Start of Block

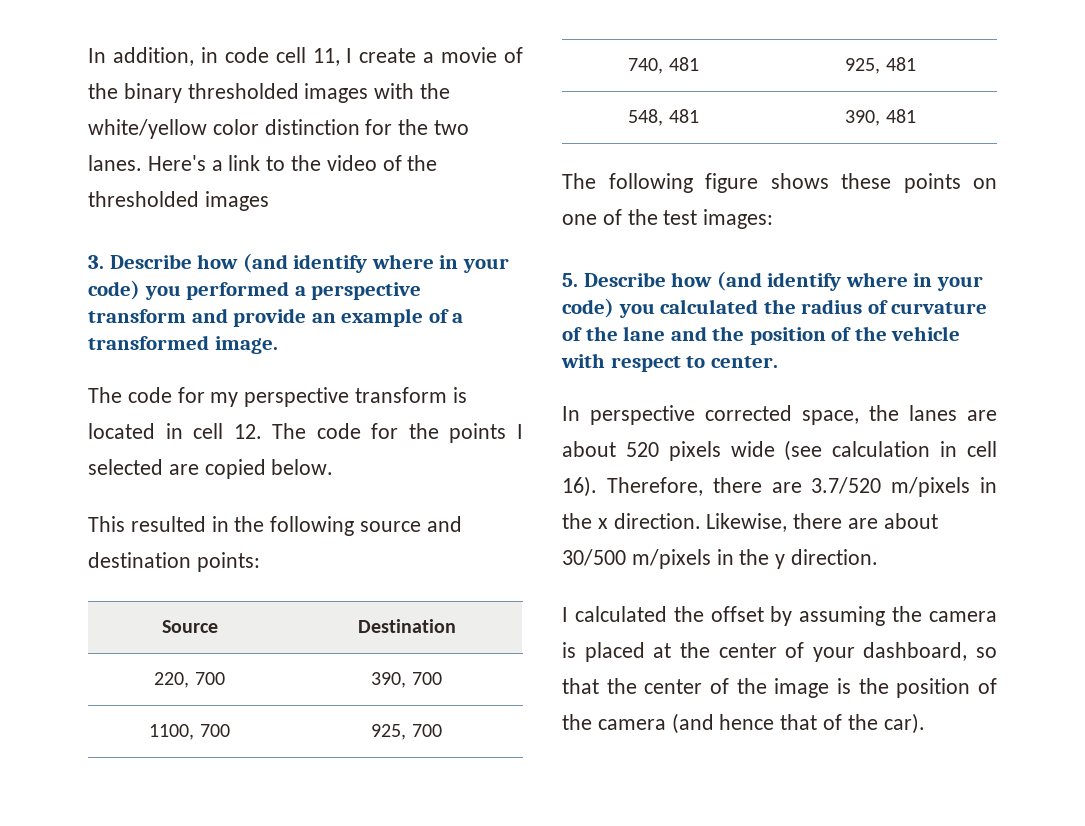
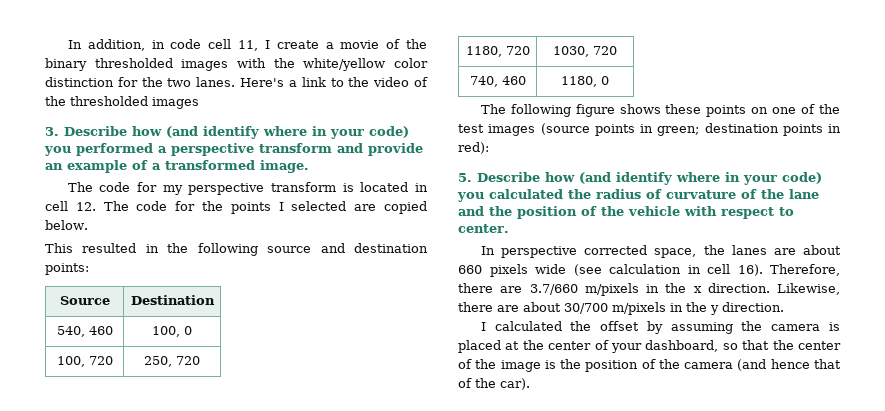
[154,672,225,688] [371,672,442,688] [149,724,230,740] [371,724,442,740] [628,57,699,74] [845,57,916,74] [628,109,699,126] [845,109,916,126] 220, 700 | 390, 700 // 1100, 700 | 925, 700 // 740, 481 | 925, 481 // 548, 481 | 390, 481 -> [56,326,113,337] [152,326,192,337] [56,356,113,367] [144,356,200,367] [465,46,530,57] [553,46,617,57] [469,76,526,87] [561,76,609,87] 540, 460 | 100, 0 // 100, 720 | 250, 720 // 1180, 720 | 1030, 720 // 740, 460 | 1180, 0
[703,209,774,229] images: -> [488,123,841,136] [458,142,489,154] images (source points in green; destination points in red):
[625,442,659,457] 520 -> [458,265,482,274] 660
[811,477,882,494] 3.7/520 -> [529,284,578,295] 3.7/660
[562,549,626,566] 30/500 -> [564,303,608,314] 30/700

End of Block

_GOAL OF THE EXERCISE_: The answer must be the full listing, word for word, with no images in it.

_ANSWER FOR THE TASK_:
[154,672,225,688] [371,672,442,688] [149,724,230,740] [371,724,442,740] [628,57,699,74] [845,57,916,74] [628,109,699,126] [845,109,916,126] 220, 700 | 390, 700 // 1100, 700 | 925, 700 // 740, 481 | 925, 481 // 548, 481 | 390, 481 -> [56,326,113,337] [152,326,192,337] [56,356,113,367] [144,356,200,367] [465,46,530,57] [553,46,617,57] [469,76,526,87] [561,76,609,87] 540, 460 | 100, 0 // 100, 720 | 250, 720 // 1180, 720 | 1030, 720 // 740, 460 | 1180, 0
[703,209,774,229] images: -> [488,123,841,136] [458,142,489,154] images (source points in green; destination points in red):
[625,442,659,457] 520 -> [458,265,482,274] 660
[811,477,882,494] 3.7/520 -> [529,284,578,295] 3.7/660
[562,549,626,566] 30/500 -> [564,303,608,314] 30/700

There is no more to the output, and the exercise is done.